Когда у меня уже начинает получаться, Борька возвращается. Буквально тайфуном влетает в подвал, со злостью хлопая за собой дверью. Приближается, на ходу стягивая штаны.
При этом, мазнув по Боре взглядом, подмечаю в нем изменения. Агрессия, перевозбуждение. Ширнулся, видимо, для полноты и остроты ощущений.
Беспрекословно расслабляюсь на ремнях, откидывая голову. На, сука, бери.
Но нет, он меня удивляет. Хоть его член и стоит уже во всю длину, он не спешит им проникать в меня. А начинает вести головкой по половым губам снизу вверх. Остановившись на клиторе, Борька начинает делать краем свой плоти круговые движения. Аккуратные, сперва медленные, потом чуть ускоряясь… Вот что этот сукин сын делает? Как?
Продолжая стимулировать мой клитор, Борька пристально вглядывается в мое лицо. Хочет понять, что я чувствую? Нравится ли мне?
Я цепляюсь руками за ремни у подмышек, пытаюсь не сосредотачиваться на своих ощущениях, но, черт тебя дери, мне все труднее отрицать, что то, что вытворяет Борька своим членом, мне приятно.
— Ну вот, — победно усмехается Борька, — ты уже влажная, Крис.

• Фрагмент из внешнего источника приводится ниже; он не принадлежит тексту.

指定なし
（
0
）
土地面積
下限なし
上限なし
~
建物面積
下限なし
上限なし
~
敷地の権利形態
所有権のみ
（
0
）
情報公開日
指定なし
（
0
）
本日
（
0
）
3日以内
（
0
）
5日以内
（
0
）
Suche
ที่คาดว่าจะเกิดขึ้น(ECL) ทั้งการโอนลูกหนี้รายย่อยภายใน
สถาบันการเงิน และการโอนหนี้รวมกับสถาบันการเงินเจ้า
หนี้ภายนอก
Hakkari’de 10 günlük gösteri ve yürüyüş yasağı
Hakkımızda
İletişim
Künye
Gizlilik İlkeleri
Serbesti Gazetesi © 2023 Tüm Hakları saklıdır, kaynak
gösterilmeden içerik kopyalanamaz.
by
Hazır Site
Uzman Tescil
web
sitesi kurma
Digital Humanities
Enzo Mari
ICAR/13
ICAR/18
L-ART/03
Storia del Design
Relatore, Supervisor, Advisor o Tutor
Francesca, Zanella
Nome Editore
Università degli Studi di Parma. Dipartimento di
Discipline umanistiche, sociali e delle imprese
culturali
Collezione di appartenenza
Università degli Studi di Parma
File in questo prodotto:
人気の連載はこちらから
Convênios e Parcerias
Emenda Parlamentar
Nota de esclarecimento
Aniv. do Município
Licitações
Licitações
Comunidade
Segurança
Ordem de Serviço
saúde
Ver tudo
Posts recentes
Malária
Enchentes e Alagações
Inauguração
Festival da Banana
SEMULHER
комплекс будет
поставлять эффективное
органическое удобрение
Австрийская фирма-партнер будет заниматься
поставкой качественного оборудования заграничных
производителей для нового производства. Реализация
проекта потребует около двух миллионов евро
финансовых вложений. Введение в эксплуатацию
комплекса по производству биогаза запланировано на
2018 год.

Еще бы, твою мать! Влажная, потому что приятно, потому что Борька делает умело, совсем не грубо. Но от осознания этого мне так мерзко! Так противно. Не хватало еще удовольствие получить, тем самым доставив удовольствие Боре.
И здесь он, как назло, еще и произносит:
— Ты кончишь, я тебе обещаю.
Блядь… а ведь накатывает. Возбужденный клитор начинает, как это ни странно и не глупо, предавать. Оргазм уже маячит, приближается оголенной волной сладкого импульса. Не сдерживаюсь, с жаром выдыхаю, прикусывая нижнюю губу, сильнее сжимая в руках ремни качелей. Ну нет! Ну не надо! Делаю последнюю попытку, чтобы сорвать такой сладкий, но предательский в этих обстоятельствах миг — выгибаюсь в спине и подтягиваюсь на руках, пытаюсь оттолкнуться от Борьки. Но тщетно. Я не заметила, что ладонью он придерживает меня за бедро.
— Да, давай, моя хорошая, — шепчет Борька, ускоряя движения членом. Мои ноги начинают дрожать… контролировать то, что происходит, просто невозможно.
Твою мать! Я не хочу! Но я кончаю. Стону не от разрядки, которой у меня, твою же мать, так давно не было, а от собственной безвольности и слабости. Ненавижу я себя сейчас. Опустошенная. Свое же предательство гложет так, что мне все равно, что будет дальше. Хоть потоп.
Борька останавливается, прижимает головку члена к клитору, он чувствует пульсацию, он понимает.
Блядь!
— Хорошая моя, — произносит он довольно и тут же легко и свободно входит в меня.